──────── TEXTE DE LECTURE
Il vaut mieux employer ses milliards à faire périr ses armées ! il vaut mieux se ruiner à se suicider !

Donc, devant le continent qui frissonne, les deux armées agonisent. Et, pendant ce temps-là, que fait « l’empereur Napoléon III » ? J’ouvre un journal de l’empire (l’orateur déploie un journal) et j’y lis : « Le carnaval poursuit ses joies. Ce ne sont que fêtes et bals. Le deuil que la cour a pris à l’occasion des morts des reines de Sardaigne sera suspendu vingt-quatre heures pour ne pas empêcher le bal qui va avoir lieu aux Tuileries. »

Oui, c’est le bruit d’un orchestre que nous entendons dans le pavillon de l’Horloge ; oui, le Moniteur enregistre et détaille le quadrille où ont « figuré leurs majestés » ; oui, l’empereur danse, oui, ce Napoléon danse, pendant que, les prunelles fixées sur les ténèbres, nous regardons, et que le monde civilisé, frémissant, regarde avec nous Sébastopol, ce puits de l’abîme, ce tonneau sombre ou viennent l’une après l’autre, pâles, échevelées, versant dans le gouffre leurs trésors et leurs enfants, et recommençant toujours, la France et l’Angleterre, ces deux Danaïdes aux yeux sanglants !
────────────────
D'après le journal de l'empire cité dans le texte de lecture, combien de temps le deuil de la cour sera-t-il suspendu ?
──────── ENTRÉES AFFICHÉES
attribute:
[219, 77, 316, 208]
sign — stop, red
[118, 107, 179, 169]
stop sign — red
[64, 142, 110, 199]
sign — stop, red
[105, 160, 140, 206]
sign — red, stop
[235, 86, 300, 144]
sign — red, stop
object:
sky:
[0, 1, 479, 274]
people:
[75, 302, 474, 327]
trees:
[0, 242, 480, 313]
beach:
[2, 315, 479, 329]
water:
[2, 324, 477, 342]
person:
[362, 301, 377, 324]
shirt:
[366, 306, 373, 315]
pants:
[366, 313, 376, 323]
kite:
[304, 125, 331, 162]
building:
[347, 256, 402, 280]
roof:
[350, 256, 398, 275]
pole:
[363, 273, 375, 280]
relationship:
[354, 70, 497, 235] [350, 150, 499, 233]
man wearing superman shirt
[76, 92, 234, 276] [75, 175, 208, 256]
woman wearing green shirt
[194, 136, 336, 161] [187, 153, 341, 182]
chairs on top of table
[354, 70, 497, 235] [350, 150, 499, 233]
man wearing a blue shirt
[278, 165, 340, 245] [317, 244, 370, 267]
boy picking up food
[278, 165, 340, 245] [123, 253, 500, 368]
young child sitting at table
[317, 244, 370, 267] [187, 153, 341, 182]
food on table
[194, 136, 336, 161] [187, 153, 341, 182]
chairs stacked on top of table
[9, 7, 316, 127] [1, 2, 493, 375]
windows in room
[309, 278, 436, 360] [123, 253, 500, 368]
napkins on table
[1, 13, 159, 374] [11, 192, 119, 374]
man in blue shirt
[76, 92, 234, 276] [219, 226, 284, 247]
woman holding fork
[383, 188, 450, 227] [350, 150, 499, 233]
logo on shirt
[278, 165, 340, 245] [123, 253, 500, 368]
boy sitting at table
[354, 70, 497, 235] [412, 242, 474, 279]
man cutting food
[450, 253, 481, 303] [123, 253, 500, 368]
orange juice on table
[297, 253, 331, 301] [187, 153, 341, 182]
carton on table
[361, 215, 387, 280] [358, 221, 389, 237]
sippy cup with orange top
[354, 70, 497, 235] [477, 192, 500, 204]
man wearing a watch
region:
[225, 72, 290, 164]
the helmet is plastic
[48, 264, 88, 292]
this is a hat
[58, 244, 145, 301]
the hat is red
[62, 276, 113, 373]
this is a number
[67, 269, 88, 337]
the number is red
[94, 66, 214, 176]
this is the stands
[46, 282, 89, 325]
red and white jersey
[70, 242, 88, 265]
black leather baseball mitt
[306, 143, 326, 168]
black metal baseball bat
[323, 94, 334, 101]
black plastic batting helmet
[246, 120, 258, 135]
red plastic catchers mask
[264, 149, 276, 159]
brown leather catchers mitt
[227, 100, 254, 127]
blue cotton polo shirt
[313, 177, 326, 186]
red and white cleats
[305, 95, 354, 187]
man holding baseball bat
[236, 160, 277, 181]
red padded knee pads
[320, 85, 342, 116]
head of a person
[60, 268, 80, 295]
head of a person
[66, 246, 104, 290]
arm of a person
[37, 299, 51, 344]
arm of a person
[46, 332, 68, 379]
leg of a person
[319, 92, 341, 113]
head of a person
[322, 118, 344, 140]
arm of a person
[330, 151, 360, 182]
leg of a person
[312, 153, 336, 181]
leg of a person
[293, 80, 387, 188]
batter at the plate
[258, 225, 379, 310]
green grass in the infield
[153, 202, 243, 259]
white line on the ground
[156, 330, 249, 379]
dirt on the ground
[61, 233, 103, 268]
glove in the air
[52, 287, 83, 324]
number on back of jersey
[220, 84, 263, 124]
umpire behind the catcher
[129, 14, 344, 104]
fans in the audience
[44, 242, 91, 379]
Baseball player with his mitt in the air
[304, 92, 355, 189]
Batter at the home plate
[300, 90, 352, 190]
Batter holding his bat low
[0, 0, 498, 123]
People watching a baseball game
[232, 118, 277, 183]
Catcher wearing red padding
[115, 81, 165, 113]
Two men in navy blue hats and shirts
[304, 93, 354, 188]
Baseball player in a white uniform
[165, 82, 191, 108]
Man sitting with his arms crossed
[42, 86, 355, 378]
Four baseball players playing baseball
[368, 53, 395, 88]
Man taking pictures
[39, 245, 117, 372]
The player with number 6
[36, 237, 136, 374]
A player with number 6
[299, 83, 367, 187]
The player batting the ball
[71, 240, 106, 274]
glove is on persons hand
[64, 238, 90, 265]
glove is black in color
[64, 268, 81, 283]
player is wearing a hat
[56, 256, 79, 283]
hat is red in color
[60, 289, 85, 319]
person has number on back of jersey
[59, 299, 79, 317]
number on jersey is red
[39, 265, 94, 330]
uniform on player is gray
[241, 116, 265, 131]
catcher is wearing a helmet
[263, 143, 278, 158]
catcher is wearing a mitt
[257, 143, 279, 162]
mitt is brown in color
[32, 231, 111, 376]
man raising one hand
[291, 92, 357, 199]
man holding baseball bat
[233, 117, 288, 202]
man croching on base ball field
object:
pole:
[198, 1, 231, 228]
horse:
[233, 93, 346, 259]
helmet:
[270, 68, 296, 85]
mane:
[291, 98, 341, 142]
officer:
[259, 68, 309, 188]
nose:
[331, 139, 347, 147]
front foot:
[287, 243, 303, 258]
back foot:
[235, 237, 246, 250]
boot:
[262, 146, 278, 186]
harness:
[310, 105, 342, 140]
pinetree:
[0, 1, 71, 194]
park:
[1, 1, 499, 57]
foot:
────────────────
▸ RÉPONSE À L'EXERCICE: Vingt-quatre heures.